From shrinking sea ice to deadly air pollution, it seems there's never a shortage of bad news about the environment. But now comes some very good news — in the form of satellite data showing that the worrisome ozone hole in the atmosphere over Antarctica is slowly healing.
The data, from NASA's Earth-orbiting Aura satellite, indicate that depletion of the protective ozone layer over Antarctica was about 20 percent lower during the 2016 Antarctic winter (early July to mid-September) than during the same period in 2005.
Experts say the mending of the hole is attributable to series of international regulations on chlorofluorocarbons (CFCs) — the manmade chemicals known to promote the breakdown of ozone molecules (O3) — that were adopted beginning in 1987. CFCs were once found in aerosol sprays, refrigerants, solvents, and other products.
"We may have turned the corner on O3 depletion," Dr. Susan Strahan, an atmospheric scientist at NASA's Goddard Space Flight Center in Greenbelt, Maryland, and the lead author of a paper about the satellite data, told MACH in an email. "But it's important that all the nations of the world continue to abide by the Montreal Protocol (and its amendments) that ban CFC production."
Strahan said the recovery would continue at a slow pace because CFCs are long-lived molecules that persist in the atmosphere for decades. "We hope to see the O3 hole gone between 2060 and 2080," she added.
Experts say any rise in atmospheric ozone levels brings major benefits.

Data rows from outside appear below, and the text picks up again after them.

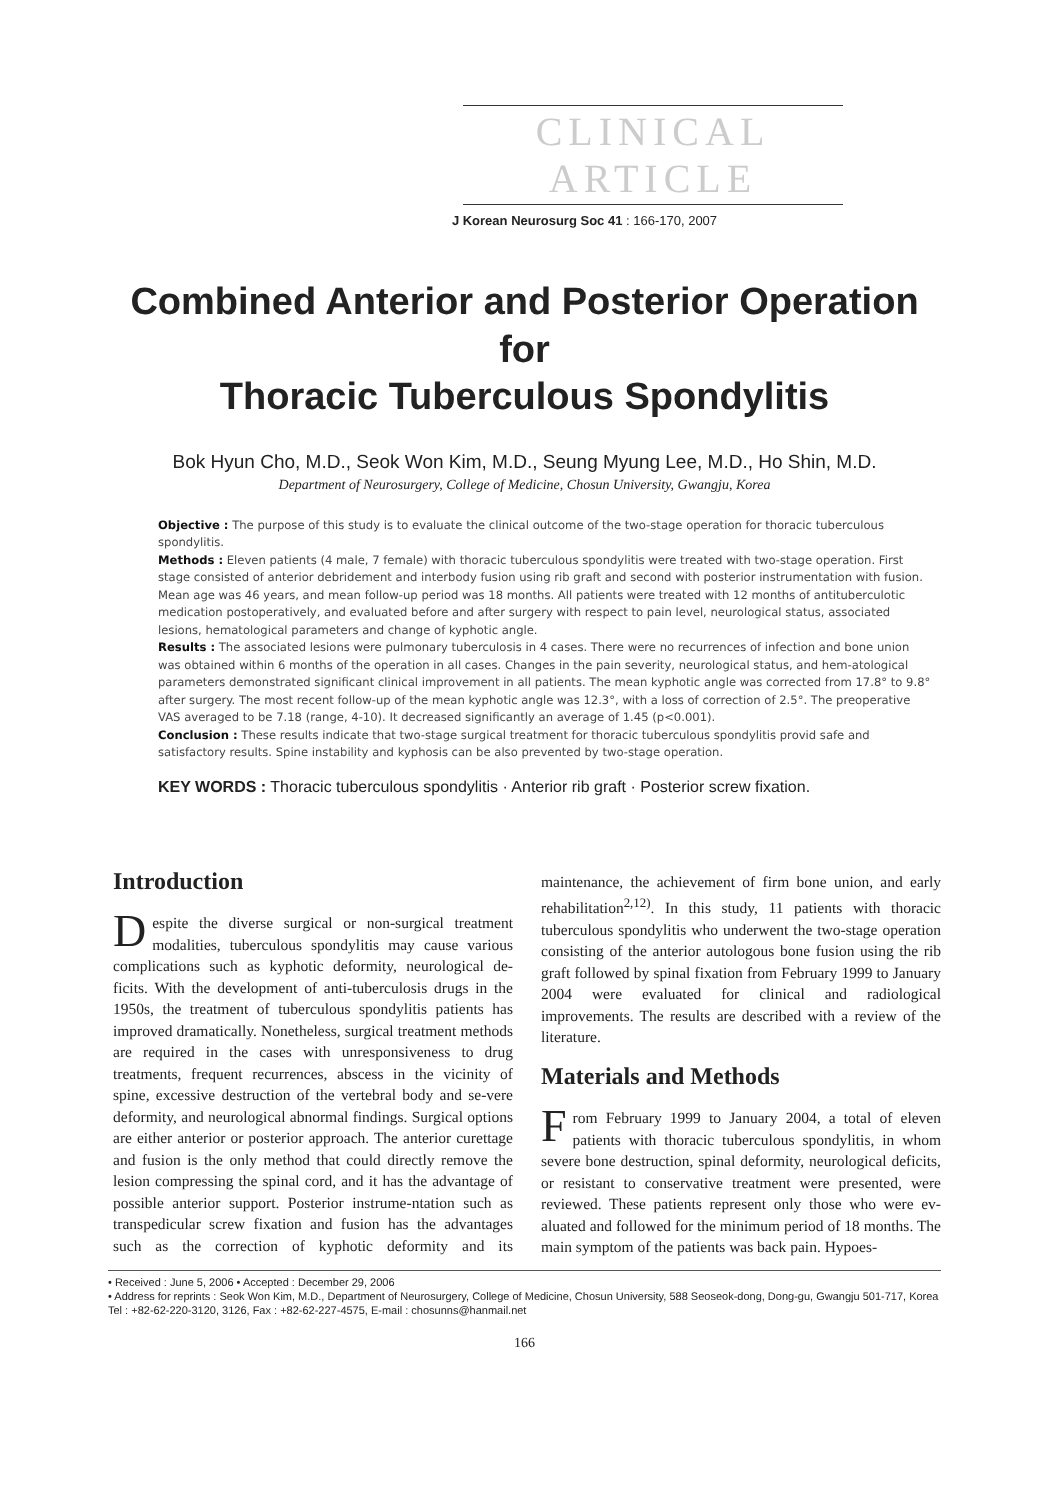CLINICAL ARTICLE
J Korean Neurosurg Soc 41 : 166-170, 2007
Combined Anterior and Posterior Operation for
Thoracic Tuberculous Spondylitis
Bok Hyun Cho, M.D., Seok Won Kim, M.D., Seung Myung Lee, M.D., Ho Shin, M.D.
Department of Neurosurgery, College of Medicine, Chosun University, Gwangju, Korea
Objective : The purpose of this study is to evaluate the clinical outcome of the two-stage operation for thoracic tuberculous spondylitis.
Methods : Eleven patients (4 male, 7 female) with thoracic tuberculous spondylitis were treated with two-stage operation. First stage consisted of anterior debridement and interbody fusion using rib graft and second with posterior instrumentation with fusion. Mean age was 46 years, and mean follow-up period was 18 months. All patients were treated with 12 months of antituberculotic medication postoperatively, and evaluated before and after surgery with respect to pain level, neurological status, associated lesions, hematological parameters and change of kyphotic angle.
Results : The associated lesions were pulmonary tuberculosis in 4 cases. There were no recurrences of infection and bone union was obtained within 6 months of the operation in all cases. Changes in the pain severity, neurological status, and hem-atological parameters demonstrated significant clinical improvement in all patients. The mean kyphotic angle was corrected from 17.8° to 9.8° after surgery. The most recent follow-up of the mean kyphotic angle was 12.3°, with a loss of correction of 2.5°. The preoperative VAS averaged to be 7.18 (range, 4-10). It decreased significantly an average of 1.45 (p<0.001).
Conclusion : These results indicate that two-stage surgical treatment for thoracic tuberculous spondylitis provid safe and satisfactory results. Spine instability and kyphosis can be also prevented by two-stage operation.
KEY WORDS : Thoracic tuberculous spondylitis · Anterior rib graft · Posterior screw fixation.
Introduction
Despite the diverse surgical or non-surgical treatment modalities, tuberculous spondylitis may cause various complications such as kyphotic deformity, neurological de-ficits. With the development of anti-tuberculosis drugs in the 1950s, the treatment of tuberculous spondylitis patients has improved dramatically. Nonetheless, surgical treatment methods are required in the cases with unresponsiveness to drug treatments, frequent recurrences, abscess in the vicinity of spine, excessive destruction of the vertebral body and se-vere deformity, and neurological abnormal findings. Surgical options are either anterior or posterior approach. The anterior curettage and fusion is the only method that could directly remove the lesion compressing the spinal cord, and it has the advantage of possible anterior support. Posterior instrume-ntation such as transpedicular screw fixation and fusion has the advantages such as the correction of kyphotic deformity and its maintenance, the achievement of firm bone union, and early rehabilitation<sup>2,12)</sup>. In this study, 11 patients with thoracic tuberculous spondylitis who underwent the two-stage operation consisting of the anterior autologous bone fusion using the rib graft followed by spinal fixation from February 1999 to January 2004 were evaluated for clinical and radiological improvements. The results are described with a review of the literature.
Materials and Methods
From February 1999 to January 2004, a total of eleven patients with thoracic tuberculous spondylitis, in whom severe bone destruction, spinal deformity, neurological deficits, or resistant to conservative treatment were presented, were reviewed. These patients represent only those who were ev-aluated and followed for the minimum period of 18 months. The main symptom of the patients was back pain. Hypoes-
• Received : June 5, 2006 • Accepted : December 29, 2006
• Address for reprints : Seok Won Kim, M.D., Department of Neurosurgery, College of Medicine, Chosun University, 588 Seoseok-dong, Dong-gu, Gwangju 501-717, Korea Tel : +82-62-220-3120, 3126, Fax : +82-62-227-4575, E-mail : chosunns@hanmail.net
166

Ozone blocks ultraviolet radiation from the sun, which can cause health problems ranging from cataracts and other eye problems to premature skin aging and potentially fatal skin cancers. The Skin Cancer Foundation calls ozone depletion "a serious health threat."
"There's also some evidence that increased solar UV radiation can adversely affect crop yields, with consequent effects to the food chain," Dr. David Rowley, a senior lecturer in physical chemistry at University College London and a noted expert on atmospheric chemistry, told MACH in an email.
But the best thing about the mending of the ozone hole may be that it serves as a reminder that international efforts to protect the environment can pay off in a big way.
Last November, on the 25th anniversary of the "World Scientists' Warning to Humanity," more than 15,000 scientists from 184 countries issued a "Second Notice" to encourage the world community to take urgent action against climate change and other environmental problems. As Newsweek reported, the scientists pointed to previous research suggesting that the ozone hole was shrinking and noted that "the rapid global decline in ozone-depleting substances shows that we can make positive change when we act decisively."
In the midst of the new satellite data, Strahan offered enthusiastic support for that conclusion. "Science and policy CAN work together to solve global problems," she told MACH. "I think people need to know this so they won't be discouraged about solving climate change."
The paper was published Jan. 4 in the journal Geophysical Research Letters.